Decision Treeis a predictive model; he represents a mapping between object properties and object values. Each node in the tree represents an object, and each fork path represents a possible property value, and each leaf node represents the value of the object represented by the path from the root node to the leaf node. The decision tree has only a single output, and if you want to have complex output, you can create an independent decision tree to handle different outputs. The decision tree in data mining is a frequently used technique that can be used to analyze data and can also be used as a predictive
second, the basic idea
1) The tree begins with a single node representing the training sample. 2) If the samples are all in the same class. The node becomes a leaf and is marked with that class. 3) Otherwise, the algorithm chooses the attribute with the most classification capability as the current node of the decision tree. 4) According to the different value of the current decision node attributes, the training sample data set Tli divided into subsets, each value formed a branch, there are several values to form a few branches. Evenly for a subset of the previous step, repeat the previous step, and hand 4 ' I to form a decision tree on each partitioned sample. Once an attribute appears on a node, it does not have to be considered by any descendant of that node. 5) Recursive partitioning step stops only when one of the following conditions is true:① All samples of a given node belong to the same class. ② No remaining attributes can be used to further divide the sample. In this case. Using a majority vote, the given node is converted to a leaf, and the category with the highest number of tuples in the sample is labeled as a category, and the class distribution of the node sample can also be stored .③ If a branch TC does not satisfy a sample that already has a classification in the branching, a leaf is created in most of the sample classes. Third, the construction method
The input to the decision tree construction is a set of examples with a category tag, which results in a binary tree or a multi-fork tree. The inner node (non-leaf node) of a binary tree is generally expressed as a logical judgment, such as the logical judgment of the form A=aj, where a is the attribute, and AJ is the value of the attribute: The edge of the tree is the branching result of the logical judgment. The inner node of a multi-fork tree (ID3) is an attribute, and the edge is all the values of that property, and there are several sides to some property values. The leaf nodes of the tree are category markers. The resulting decision trees are too large due to improper data representation, noise, or repeated subtree caused by decision tree generation. Therefore, simplifying the decision tree is an indispensable link. In search of an optimal decision tree, the following 3 optimization problems should be solved: ① generate the fewest number of leaf nodes, the ② of each leaf node is minimal, and the ③ generates a minimal leaf node with the least depth of each leaf node. iv. python code implementation
Call: Command line enters the directory where the code executes: import Trees dataset,labels = Trees.createdataset () trees.mytree ()

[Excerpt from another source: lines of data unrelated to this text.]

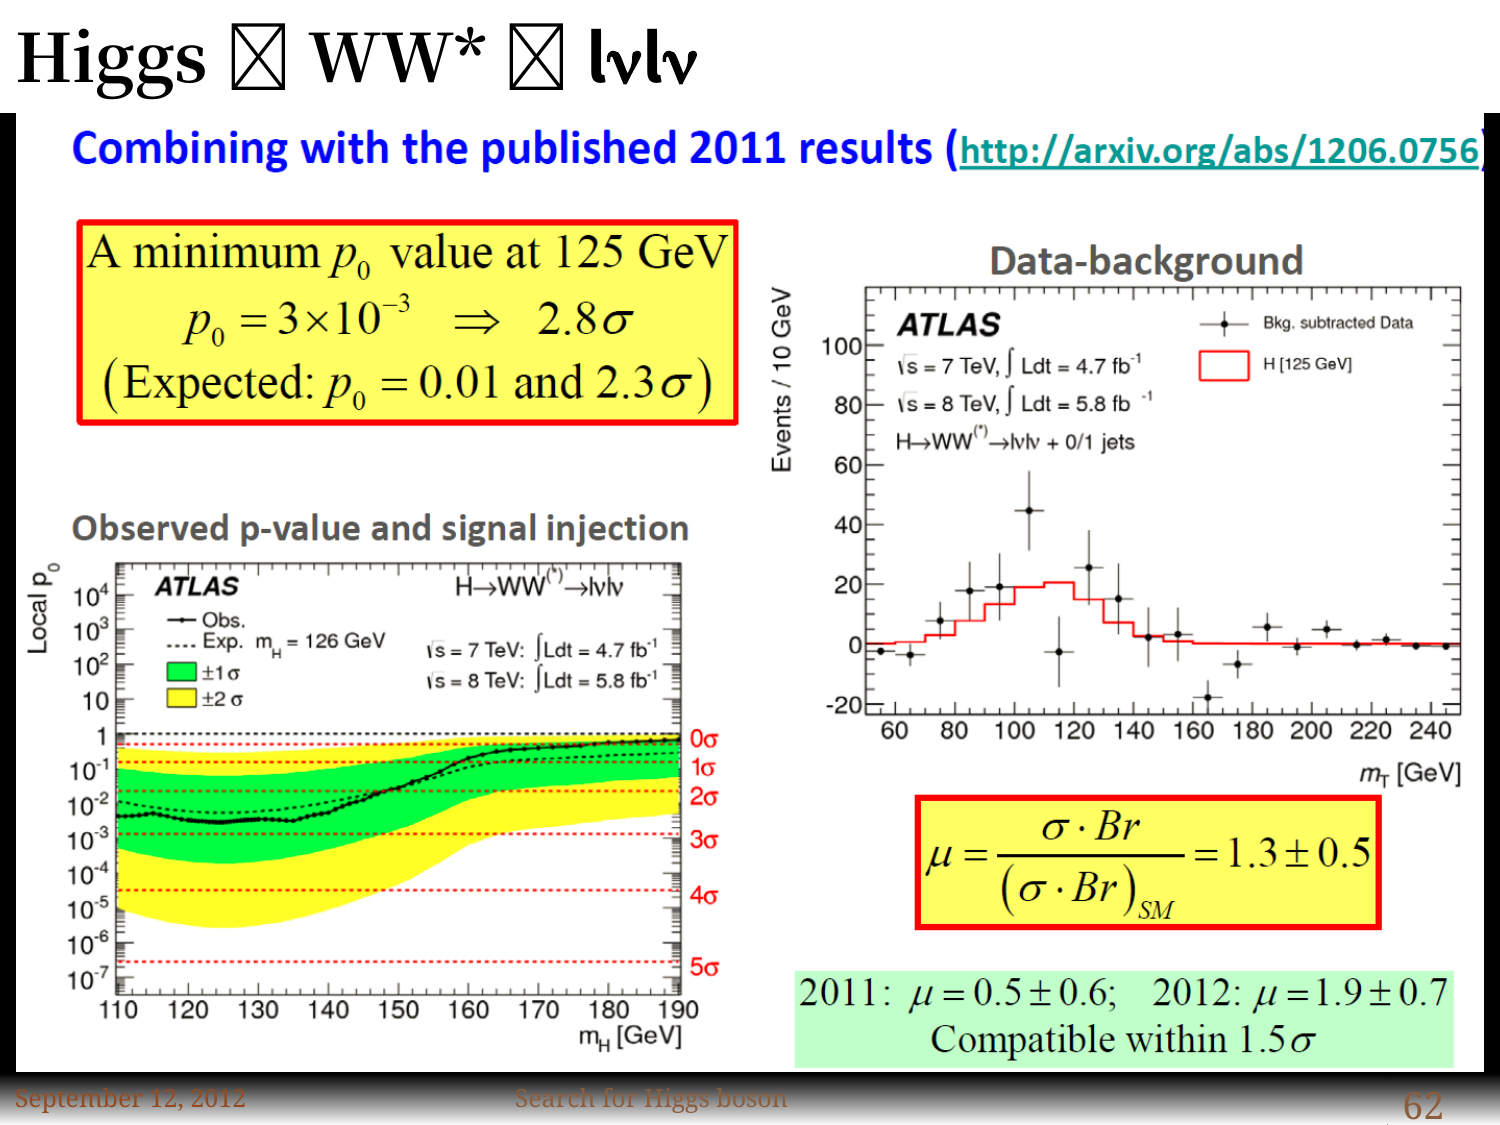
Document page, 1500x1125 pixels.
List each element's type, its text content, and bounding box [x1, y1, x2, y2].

slide_number September 12, 2012 [0, 1074, 500, 1125]
picture [16, 113, 1484, 1072]
slide_number <number> [1387, 1074, 1500, 1125]
footer Search for Higgs boson [500, 1074, 1387, 1125]
title Higgs  WW*  lnln [0, 0, 1500, 113]
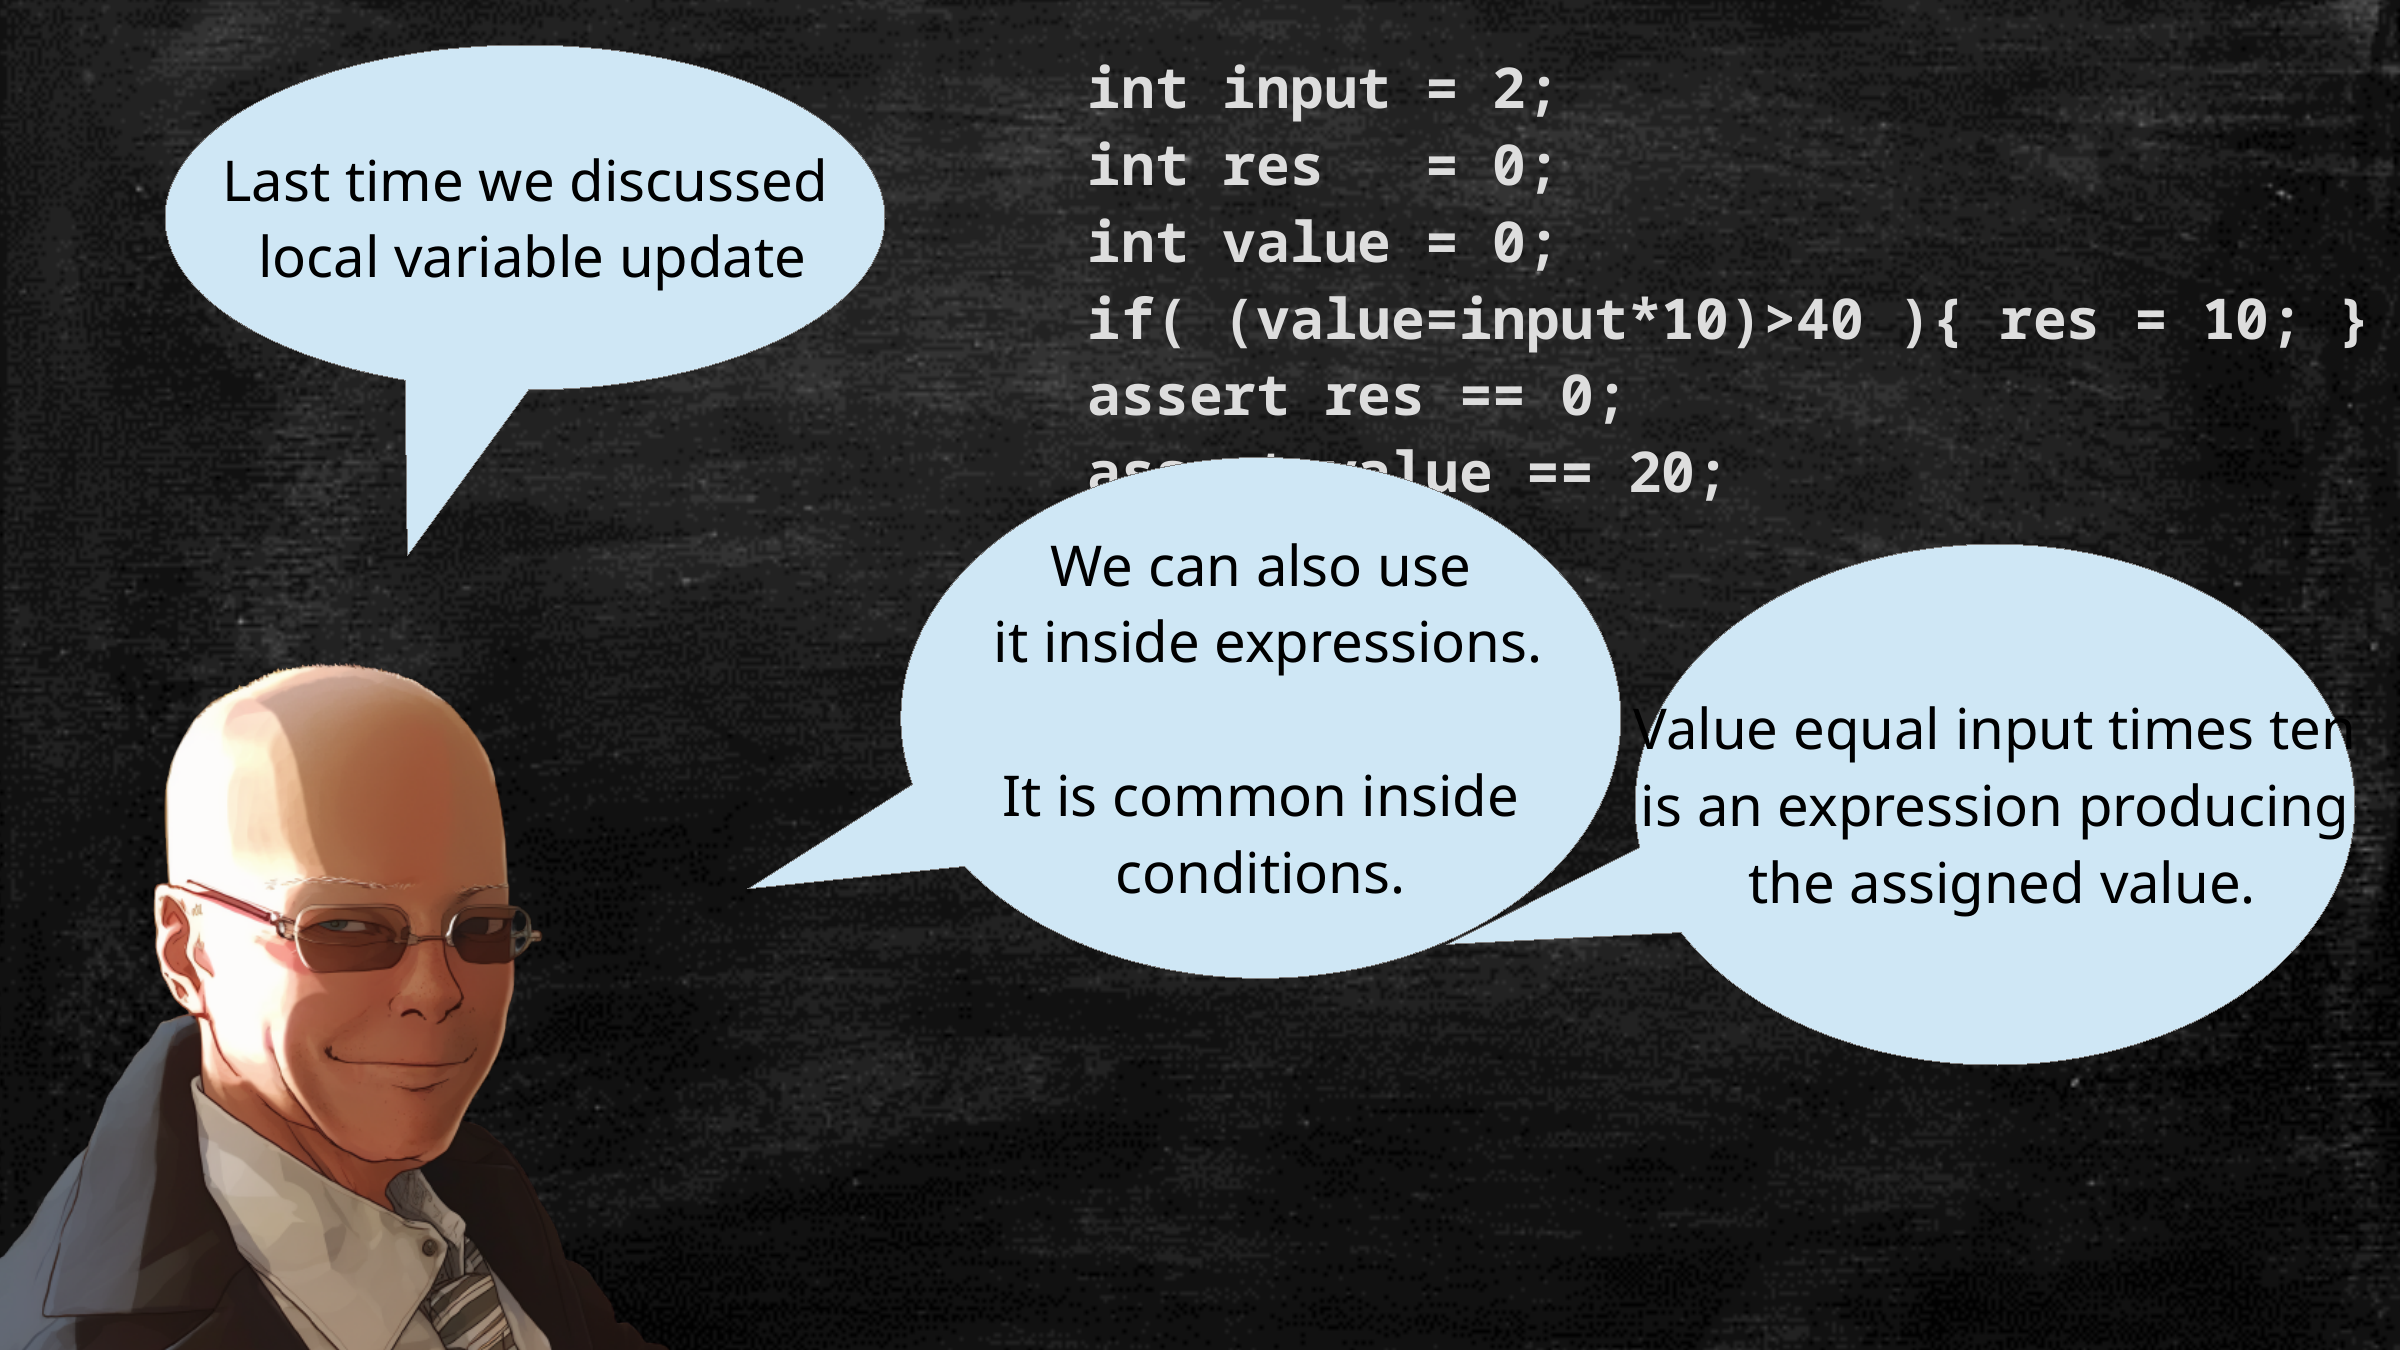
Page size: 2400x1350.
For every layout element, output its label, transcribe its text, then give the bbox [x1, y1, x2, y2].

text_box We can also use it inside expressions. It is common inside conditions. [747, 457, 1621, 979]
text_box Value equal input times ten is an expression producing the assigned value. [1446, 544, 2356, 1066]
text_box int input = 2; int res = 0; int value = 0; if( (value=input*10)>40 ){ res = 10; } assert res == 0; assert value == 20; [1072, 41, 2400, 822]
picture [0, 0, 2400, 1350]
text_box Last time we discussed local variable update [165, 45, 886, 556]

Copyright NOTICE: This article for Bo Master original article, without Bo Master permission not reproduced.

Machine learning--analysis and implementation of decision tree (ID3 algorithm)

Contact Us

The content source of this page is from Internet, which doesn't represent Alibaba Cloud's opinion; products and services mentioned on that page don't have any relationship with Alibaba Cloud. If the content of the page makes you feel confusing, please write us an email, we will handle the problem within 5 days after receiving your email.

If you find any instances of plagiarism from the community, please send an email to: info-contact@alibabacloud.com and provide relevant evidence. A staff member will contact you within 5 working days.

A Free Trial That Lets You Build Big!

Start building with 50+ products and up to 12 months usage for Elastic Compute Service

  • Sales Support

    1 on 1 presale consultation

  • After-Sales Support

    24/7 Technical Support 6 Free Tickets per Quarter Faster Response

  • Alibaba Cloud offers highly flexible support services tailored to meet your exact needs.